L-cysteine is a potent inhibitor of protein glycation on both albumin and LDL, and prevents the diabetic complications in diabetic–atherosclerotic rat

Abstract

The aim of the present study is to investigate the protective effect of l-cysteine (Cys) on protein glycation, and hence, the improvement of diabetic complications. Streptozotocin-induced diabetic rats on an atherogenic diet were used as a model.
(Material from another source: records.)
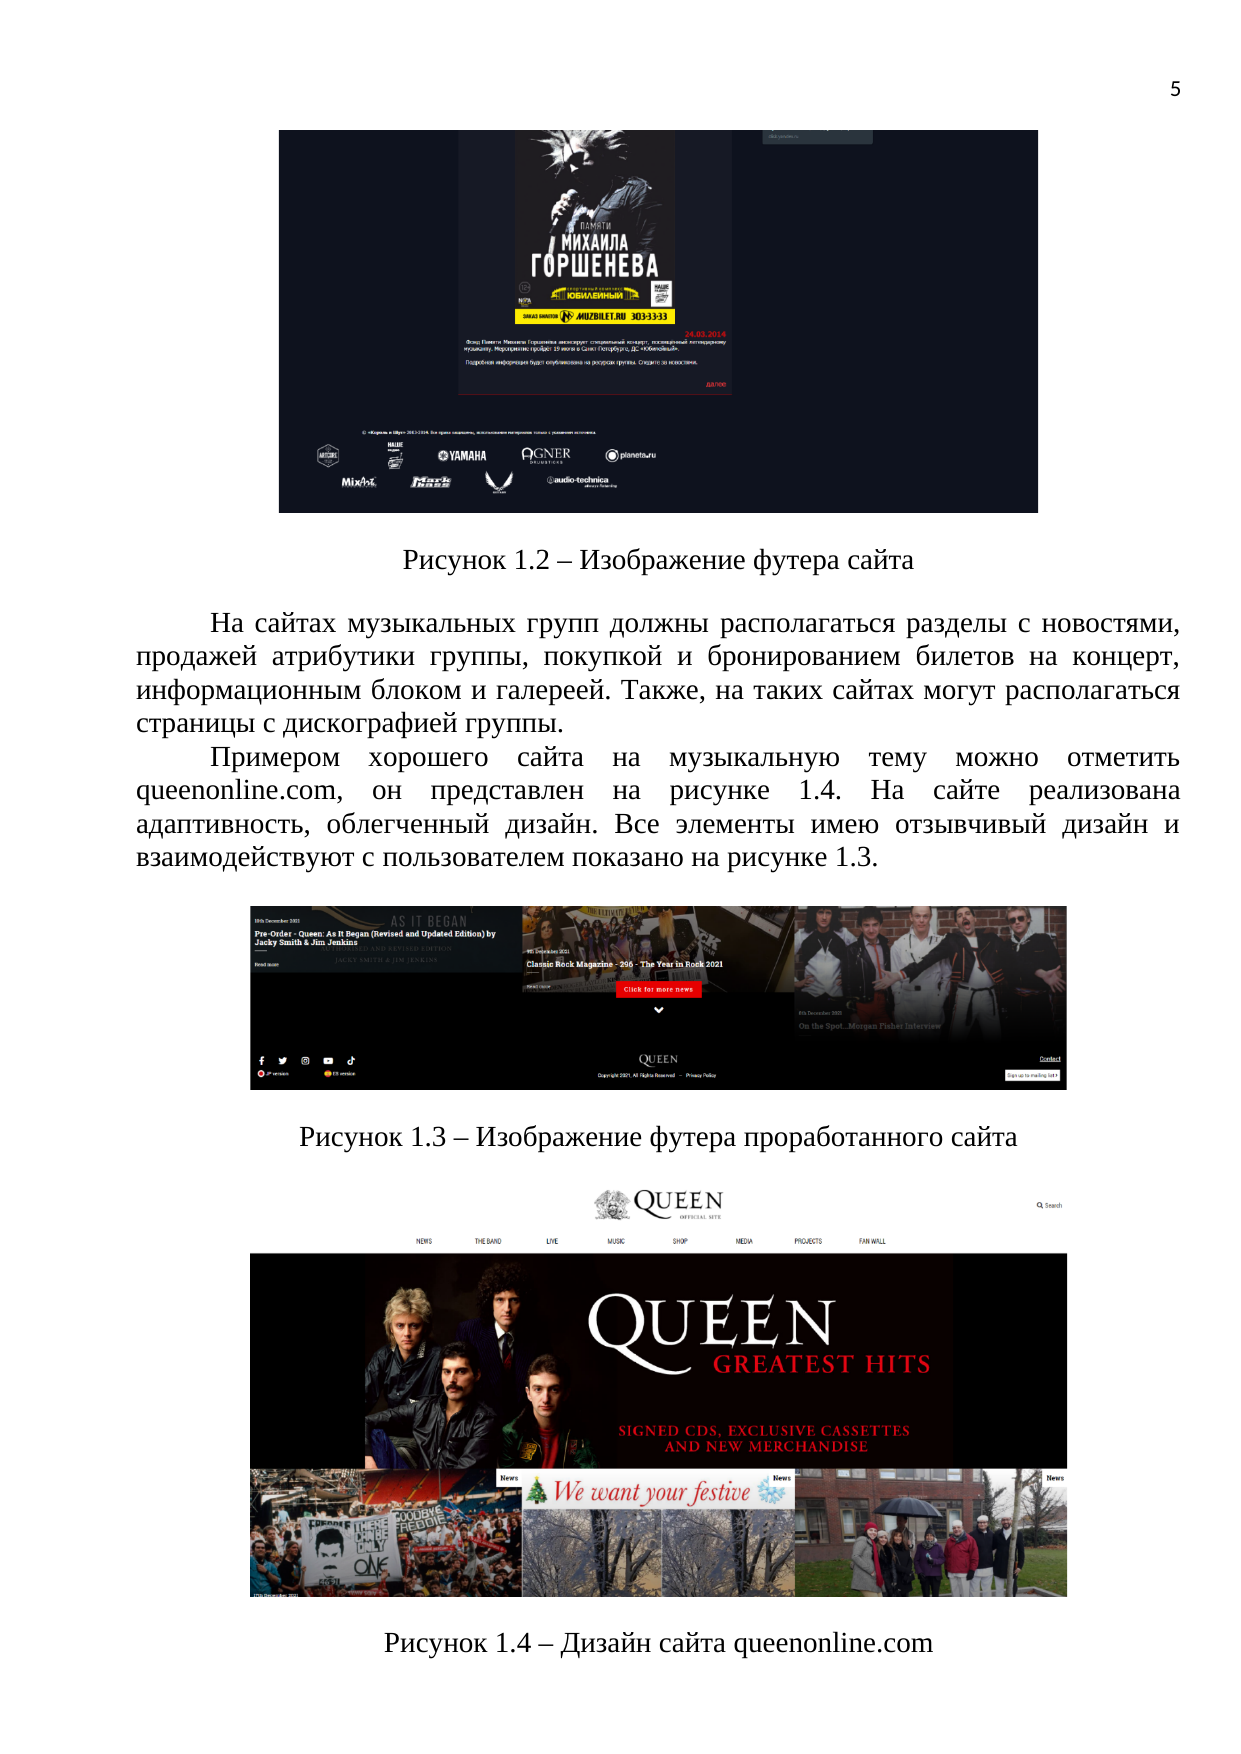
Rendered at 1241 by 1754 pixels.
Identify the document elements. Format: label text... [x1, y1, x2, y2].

text Рисунок 1.2 – Изображение футера сайта [136, 542, 1181, 576]
text Рисунок 1.4 – Дизайн сайта queenonline.com [136, 1626, 1181, 1659]
text Рисунок 1.3 – Изображение футера проработанного сайта [136, 1119, 1181, 1152]
text На сайтах музыкальных групп должны располагаться разделы с новостями, продажей атрибутики группы, покупкой и бронированием билетов на концерт, информационным блоком и галереей. Также, на таких сайтах могут располагаться страницы с дискографией группы. [136, 605, 1181, 739]
picture [250, 906, 1067, 1090]
text Примером хорошего сайта на музыкальную тему можно отметить queenonline.com, он представлен на рисунке 1.4. На сайте реализована адаптивность, облегченный дизайн. Все элементы имею отзывчивый дизайн и взаимодействуют с пользователем показано на рисунке 1.3. [136, 739, 1181, 873]
picture [250, 1181, 1068, 1597]
picture [278, 130, 1039, 513]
Two groups of rats, normal and diabetic, were treated with 0.05% of Cys in drinking water for 3months and two others received water only. Some parameters including: glucose, insulin, glycation products, activity of the glyoxalase system, lipid profile, oxidation markers, high sensitivity CRP (Hs CRP) and creatinine in the serum, and protein in the urine of all rats were determined. Furthermore, rat serum albumin and LDL were purified and incubated with glucose in the presence and absence of Cys and the samples were investigated for glycation and oxidation products. Cys showed an inhibitory effect on glycation and oxidation products in both in vivo and in vitro conditions. It reduced glucose, insulin resistance, triglyceride, cholesterol, LDL, Hs CRP and creatinine in the serum; and the proteinuria; furthermore, it increased HDL and glyoxalase system activity in the serum of the diabetic–atherosclerotic rats. Cys reduced all of the risk factors of diabetic complications and showed anti-atherosclerotic potential; thus it is useful in diabetes treatment.